## GIVEN TEXT
☆ ☆ ☆ ☆ ☆ ☆ ☆
My Experience With a Programmer Coding Test (Survey) - jcromartie
http://spreadsheets.google.com/viewform?formkey=dElOMWhBa2t1cjFhVFFkcXVUelE0Tnc6MQ
Prompted by RiderOfGiraffes, I decided to put my programmer interview question in a Google Form and gather responses that way. I am concerned that no applicants have aced these questions thus far, although my peers seem to do OK.
======
justinlilly
My results:

    
    
      Array.prototype.contains = function(obj) {
        // copied from http://stackoverflow.com/questions/237104/javascript-array-containsobj
        var i = this.length;
        while (i--) {
          if (this[i] === obj) {
            return true;
          }
        }
        return false;
      }
      
      function doTree (node, func) {
        var seen = [];
        var to_see = [node];
        while to_see.length {
          var next_node = to_see.pop();
          func(next_node.value);
          seen.push(next_node);
          for (var i; i < next_node.children.length; i++) {
            var child = next_node.children[i];
            if (! seen.contains(child) && ! to_see.contains(child)) {
              to_see.push(child);
            }
          }
        }  
      }
      
      // --
      
      var num_arr = [];
      var sum = 0;
      doTree(numTree, function (val) { num_arr.push(val); })
☆ ☆ ☆ ☆ ☆ ☆ ☆
## SUPPLIED DATA
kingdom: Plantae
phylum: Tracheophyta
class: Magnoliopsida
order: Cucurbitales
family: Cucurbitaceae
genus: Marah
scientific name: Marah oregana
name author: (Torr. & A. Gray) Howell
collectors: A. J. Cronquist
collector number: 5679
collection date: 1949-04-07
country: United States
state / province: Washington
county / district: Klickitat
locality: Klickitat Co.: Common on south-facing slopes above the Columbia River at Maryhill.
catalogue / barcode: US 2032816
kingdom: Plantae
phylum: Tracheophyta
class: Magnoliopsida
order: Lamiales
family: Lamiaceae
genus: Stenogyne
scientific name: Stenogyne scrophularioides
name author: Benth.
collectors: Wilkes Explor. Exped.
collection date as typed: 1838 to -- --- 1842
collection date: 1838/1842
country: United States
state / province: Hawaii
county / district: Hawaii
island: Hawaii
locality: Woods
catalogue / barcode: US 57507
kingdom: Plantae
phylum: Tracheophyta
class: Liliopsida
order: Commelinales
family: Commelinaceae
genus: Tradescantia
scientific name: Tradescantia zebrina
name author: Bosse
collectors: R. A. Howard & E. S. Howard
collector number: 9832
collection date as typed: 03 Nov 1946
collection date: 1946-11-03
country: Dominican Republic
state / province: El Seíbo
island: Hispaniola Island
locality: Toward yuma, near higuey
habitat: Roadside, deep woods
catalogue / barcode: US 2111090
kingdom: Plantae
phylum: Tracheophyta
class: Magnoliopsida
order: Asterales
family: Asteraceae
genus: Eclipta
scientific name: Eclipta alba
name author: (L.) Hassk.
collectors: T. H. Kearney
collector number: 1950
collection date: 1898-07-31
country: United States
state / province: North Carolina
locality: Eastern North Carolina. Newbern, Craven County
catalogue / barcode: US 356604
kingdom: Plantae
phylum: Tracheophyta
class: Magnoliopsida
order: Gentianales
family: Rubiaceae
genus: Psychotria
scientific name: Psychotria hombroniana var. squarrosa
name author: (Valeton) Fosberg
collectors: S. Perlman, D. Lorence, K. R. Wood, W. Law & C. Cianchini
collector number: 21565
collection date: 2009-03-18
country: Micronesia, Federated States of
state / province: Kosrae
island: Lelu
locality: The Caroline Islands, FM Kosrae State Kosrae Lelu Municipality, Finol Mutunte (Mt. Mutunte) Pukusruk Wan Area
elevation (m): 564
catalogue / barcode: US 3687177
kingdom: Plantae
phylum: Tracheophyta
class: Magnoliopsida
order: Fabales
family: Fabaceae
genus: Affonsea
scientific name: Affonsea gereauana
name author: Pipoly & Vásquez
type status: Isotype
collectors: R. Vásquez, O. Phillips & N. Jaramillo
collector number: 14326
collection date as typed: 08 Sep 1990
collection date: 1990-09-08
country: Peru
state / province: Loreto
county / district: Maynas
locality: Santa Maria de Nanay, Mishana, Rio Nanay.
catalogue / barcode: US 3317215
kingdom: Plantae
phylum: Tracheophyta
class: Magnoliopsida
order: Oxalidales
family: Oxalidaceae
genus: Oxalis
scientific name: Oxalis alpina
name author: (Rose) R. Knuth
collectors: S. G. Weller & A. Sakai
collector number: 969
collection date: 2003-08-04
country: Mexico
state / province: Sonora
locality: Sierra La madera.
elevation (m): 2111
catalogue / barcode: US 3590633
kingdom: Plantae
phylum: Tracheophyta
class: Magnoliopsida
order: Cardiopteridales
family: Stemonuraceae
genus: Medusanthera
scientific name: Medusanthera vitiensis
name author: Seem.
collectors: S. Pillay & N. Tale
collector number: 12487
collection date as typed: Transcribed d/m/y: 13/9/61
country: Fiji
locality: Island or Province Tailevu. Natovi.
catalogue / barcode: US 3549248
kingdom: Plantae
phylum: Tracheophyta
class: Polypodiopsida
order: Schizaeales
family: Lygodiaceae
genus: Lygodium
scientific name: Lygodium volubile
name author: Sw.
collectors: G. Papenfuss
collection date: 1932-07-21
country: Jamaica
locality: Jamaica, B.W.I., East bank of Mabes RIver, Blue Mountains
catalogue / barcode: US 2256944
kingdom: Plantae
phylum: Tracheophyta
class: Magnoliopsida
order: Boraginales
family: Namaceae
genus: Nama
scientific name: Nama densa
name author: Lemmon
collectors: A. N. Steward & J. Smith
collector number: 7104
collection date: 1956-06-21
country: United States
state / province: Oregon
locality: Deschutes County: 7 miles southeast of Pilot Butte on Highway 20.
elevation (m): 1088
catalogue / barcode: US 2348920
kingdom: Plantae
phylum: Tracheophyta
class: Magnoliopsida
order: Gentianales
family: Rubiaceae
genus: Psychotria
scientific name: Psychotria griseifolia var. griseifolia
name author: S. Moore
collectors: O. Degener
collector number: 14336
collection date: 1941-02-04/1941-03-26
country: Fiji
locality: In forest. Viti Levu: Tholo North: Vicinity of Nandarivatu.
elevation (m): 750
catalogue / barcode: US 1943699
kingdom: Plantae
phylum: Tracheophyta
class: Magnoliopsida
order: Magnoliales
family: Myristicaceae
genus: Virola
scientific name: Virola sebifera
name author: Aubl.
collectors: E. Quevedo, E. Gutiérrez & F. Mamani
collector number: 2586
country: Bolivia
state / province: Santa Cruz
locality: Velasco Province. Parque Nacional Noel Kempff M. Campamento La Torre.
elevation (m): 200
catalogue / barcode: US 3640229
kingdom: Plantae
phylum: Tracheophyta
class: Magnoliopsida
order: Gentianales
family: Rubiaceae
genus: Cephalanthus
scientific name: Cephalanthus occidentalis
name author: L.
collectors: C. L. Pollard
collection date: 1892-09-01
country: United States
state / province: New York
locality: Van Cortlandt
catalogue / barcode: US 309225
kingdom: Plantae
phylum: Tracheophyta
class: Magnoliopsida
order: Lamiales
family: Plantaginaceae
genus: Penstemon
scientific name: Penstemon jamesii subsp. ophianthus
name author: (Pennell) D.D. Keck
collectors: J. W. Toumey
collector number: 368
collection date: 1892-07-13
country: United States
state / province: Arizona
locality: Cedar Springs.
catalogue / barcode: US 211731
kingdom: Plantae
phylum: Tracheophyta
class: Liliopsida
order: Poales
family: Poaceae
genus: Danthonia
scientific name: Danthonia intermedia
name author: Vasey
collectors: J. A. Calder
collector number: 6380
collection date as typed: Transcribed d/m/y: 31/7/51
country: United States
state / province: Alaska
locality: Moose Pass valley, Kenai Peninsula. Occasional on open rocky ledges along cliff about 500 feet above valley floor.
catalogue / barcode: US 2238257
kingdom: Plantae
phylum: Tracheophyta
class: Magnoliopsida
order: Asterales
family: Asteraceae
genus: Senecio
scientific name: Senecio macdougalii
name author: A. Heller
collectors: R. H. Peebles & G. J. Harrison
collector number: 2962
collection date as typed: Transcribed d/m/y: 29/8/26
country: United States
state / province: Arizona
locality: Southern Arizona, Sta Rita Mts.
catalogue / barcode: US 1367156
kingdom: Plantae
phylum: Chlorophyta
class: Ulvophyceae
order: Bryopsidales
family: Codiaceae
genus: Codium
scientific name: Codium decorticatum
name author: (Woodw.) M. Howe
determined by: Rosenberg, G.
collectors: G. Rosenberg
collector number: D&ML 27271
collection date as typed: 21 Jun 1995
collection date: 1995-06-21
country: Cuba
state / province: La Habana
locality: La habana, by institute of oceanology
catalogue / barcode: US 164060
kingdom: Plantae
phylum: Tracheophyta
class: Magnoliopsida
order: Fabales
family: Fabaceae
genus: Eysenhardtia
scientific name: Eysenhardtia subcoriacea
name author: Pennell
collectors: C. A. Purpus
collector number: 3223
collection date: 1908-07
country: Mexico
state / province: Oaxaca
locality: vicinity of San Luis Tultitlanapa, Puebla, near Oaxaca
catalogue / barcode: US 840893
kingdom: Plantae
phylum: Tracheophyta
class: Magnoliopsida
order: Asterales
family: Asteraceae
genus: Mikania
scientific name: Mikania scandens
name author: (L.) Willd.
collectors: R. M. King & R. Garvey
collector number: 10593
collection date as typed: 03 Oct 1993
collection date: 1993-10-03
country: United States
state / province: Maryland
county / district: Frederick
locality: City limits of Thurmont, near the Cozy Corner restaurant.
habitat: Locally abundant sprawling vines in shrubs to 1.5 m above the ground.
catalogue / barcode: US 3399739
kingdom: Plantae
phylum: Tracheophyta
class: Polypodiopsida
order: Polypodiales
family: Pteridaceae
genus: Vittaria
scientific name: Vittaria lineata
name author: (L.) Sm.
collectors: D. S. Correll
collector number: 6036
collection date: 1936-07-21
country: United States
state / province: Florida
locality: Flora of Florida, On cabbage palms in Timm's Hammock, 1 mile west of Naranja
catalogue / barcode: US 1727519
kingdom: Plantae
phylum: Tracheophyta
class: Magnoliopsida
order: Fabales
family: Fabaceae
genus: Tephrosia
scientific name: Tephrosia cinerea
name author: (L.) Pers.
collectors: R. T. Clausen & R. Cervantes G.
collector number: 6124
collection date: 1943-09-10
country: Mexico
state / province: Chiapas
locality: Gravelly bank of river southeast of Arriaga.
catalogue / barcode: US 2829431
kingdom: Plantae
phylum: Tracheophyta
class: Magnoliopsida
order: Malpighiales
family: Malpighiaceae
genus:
☆ ☆ ☆ ☆ ☆ ☆ ☆
## EXERCISE AIM
Carry the coding-test thread forward from the point where it stops. The entries come from a different source.

## TASK RESPONSE
      // googled for a sum function. didn't know if javascript had map or reduce in stdlib.
      
      for (var i; num_arr.length; i++) {
        sum += num_arr[i];
      }
      
      // sum is sum.

// --

5-10 min.

// --

its kind of a pain to do in a text box. variable width fonts make it harder to
read. Would have also been nice to have an actual javascript repl. Was a bit
shaky on tree traversal, but I think that's correct. Also not intimately
familiar with javascript stdlib.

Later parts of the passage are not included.